Helpful guidelines on hugging while a pandemic persists


We’ve been through a lot of hardship so far this year — and it’s not over yet! You might even say that a hug is in order! Too bad that, right now, they’re in short supply.

A lack of physical contact can actually affect our mental, emotional, and even physical health.

Emily Sattler, who lives in the Midstate, has been missing her family near Philadelphia. “I saw them at Christmas not knowing that I wasn’t going to see them again for seven months!”

Emily has been avoiding visits to her parents and her 95-year old grandmother. She says she couldn’t live with herself if she got them sick. Their compromise has been chatting over Google Meet, which loses some of the magic of being in-person.

Which leads to — what is the importance of physical contact? Namely, a hug?

Kelly Holder, Ph.D. clinical psychologist at Penn State Health, says, “There is evidence that our blood pressure decreases, our heart rate decreases, we have decreases in anxiety, and some associate that with changes in oxytocin and serotonin that happen within us.”

Oxytocin and serotonin are two feel-good chemicals that can be produced by the brain while hugging. But, right now, in order to protect our physical health, we’re challenging our emotional and mental health with fewer hugs.

Dr. Holder has been hearing an outcry from her patients. “Individuals that I work with, who don’t have that, seem like they’re not doing as well. It’s taking them a whole lot more effort to care for their own well being.”

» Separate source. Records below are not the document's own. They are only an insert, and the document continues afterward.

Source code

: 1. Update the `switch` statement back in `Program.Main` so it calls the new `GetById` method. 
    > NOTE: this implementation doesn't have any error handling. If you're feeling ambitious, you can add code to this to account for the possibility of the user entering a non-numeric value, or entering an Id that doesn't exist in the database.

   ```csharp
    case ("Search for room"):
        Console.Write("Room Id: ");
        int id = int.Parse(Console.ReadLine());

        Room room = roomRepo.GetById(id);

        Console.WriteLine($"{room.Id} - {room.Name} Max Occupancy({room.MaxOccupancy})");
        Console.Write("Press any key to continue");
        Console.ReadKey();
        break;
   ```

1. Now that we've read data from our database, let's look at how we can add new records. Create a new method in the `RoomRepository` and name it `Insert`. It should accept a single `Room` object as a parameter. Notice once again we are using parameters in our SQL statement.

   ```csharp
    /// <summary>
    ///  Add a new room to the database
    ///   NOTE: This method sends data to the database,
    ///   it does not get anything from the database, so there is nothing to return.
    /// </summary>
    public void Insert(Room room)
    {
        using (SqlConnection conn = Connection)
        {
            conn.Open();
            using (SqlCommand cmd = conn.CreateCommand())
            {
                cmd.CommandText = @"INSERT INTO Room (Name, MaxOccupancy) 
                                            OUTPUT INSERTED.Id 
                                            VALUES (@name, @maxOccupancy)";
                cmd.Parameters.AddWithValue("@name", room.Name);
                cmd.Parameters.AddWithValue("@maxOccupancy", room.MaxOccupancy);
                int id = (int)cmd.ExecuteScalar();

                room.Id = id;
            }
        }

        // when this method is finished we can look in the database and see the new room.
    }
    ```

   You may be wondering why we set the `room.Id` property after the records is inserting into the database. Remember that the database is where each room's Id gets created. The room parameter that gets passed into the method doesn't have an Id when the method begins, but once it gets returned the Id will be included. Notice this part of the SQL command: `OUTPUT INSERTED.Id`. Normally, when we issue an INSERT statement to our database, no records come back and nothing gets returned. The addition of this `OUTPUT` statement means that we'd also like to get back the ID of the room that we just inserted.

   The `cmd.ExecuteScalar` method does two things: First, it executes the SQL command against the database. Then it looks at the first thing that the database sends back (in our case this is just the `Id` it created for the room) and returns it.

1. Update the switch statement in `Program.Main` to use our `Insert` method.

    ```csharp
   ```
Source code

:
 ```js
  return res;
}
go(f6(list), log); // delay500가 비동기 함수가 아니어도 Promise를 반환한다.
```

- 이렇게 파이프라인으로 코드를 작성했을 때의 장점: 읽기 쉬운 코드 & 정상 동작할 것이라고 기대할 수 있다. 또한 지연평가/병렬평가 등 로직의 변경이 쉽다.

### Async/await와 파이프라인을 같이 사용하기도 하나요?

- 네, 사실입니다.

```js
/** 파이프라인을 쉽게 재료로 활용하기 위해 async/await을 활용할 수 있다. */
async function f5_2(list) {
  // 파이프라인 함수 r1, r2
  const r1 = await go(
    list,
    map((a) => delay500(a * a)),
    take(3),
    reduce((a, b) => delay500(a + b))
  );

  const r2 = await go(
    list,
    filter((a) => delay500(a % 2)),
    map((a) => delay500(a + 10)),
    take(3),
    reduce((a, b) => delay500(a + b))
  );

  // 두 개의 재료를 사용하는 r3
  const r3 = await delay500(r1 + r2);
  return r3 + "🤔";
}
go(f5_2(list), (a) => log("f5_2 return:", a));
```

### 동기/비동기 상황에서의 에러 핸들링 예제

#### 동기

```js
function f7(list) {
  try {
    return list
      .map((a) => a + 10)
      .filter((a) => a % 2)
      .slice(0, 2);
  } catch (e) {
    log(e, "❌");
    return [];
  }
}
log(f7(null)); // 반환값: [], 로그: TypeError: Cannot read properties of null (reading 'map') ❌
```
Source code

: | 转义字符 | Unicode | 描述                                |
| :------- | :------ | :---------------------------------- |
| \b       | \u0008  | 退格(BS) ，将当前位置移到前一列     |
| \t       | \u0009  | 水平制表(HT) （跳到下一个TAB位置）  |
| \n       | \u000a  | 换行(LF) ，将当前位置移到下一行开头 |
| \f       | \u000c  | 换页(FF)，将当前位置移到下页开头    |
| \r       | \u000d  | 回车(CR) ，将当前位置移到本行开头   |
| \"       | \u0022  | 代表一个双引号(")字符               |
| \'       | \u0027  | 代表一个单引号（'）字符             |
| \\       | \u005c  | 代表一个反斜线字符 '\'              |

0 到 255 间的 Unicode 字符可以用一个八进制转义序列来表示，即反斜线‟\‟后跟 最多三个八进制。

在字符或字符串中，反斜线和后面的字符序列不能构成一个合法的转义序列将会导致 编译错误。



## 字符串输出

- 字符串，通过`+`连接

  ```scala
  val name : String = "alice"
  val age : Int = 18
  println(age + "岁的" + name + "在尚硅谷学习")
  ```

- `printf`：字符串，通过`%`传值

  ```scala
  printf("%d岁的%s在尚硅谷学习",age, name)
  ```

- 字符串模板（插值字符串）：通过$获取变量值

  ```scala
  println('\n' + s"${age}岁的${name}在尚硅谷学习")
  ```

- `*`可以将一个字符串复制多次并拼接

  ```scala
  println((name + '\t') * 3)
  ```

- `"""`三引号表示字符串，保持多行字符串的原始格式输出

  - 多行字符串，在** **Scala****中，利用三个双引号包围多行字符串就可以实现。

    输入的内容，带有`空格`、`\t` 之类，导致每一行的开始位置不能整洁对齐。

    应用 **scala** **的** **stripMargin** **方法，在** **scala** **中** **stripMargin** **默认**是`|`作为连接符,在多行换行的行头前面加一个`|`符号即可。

To allay some of the hugless void, Penn State Health infectious disease specialist Dr. Catharine Paules offered some guidelines on safe hugging. An asterisk comes alongside, however, since there is no way to eliminate the risk of transmitting Covid-19 when you hug.

Although to minimize risk:

  • avoid hugging someone who’s sick
  • hug outdoors for a short duration
  • wear a mask and turn your head away

As things are, it’s only air hugs for Emily. When asked what’s first on her list when the pandemic simmers down and she’s able to see family again? “Probably hug!” she laughed.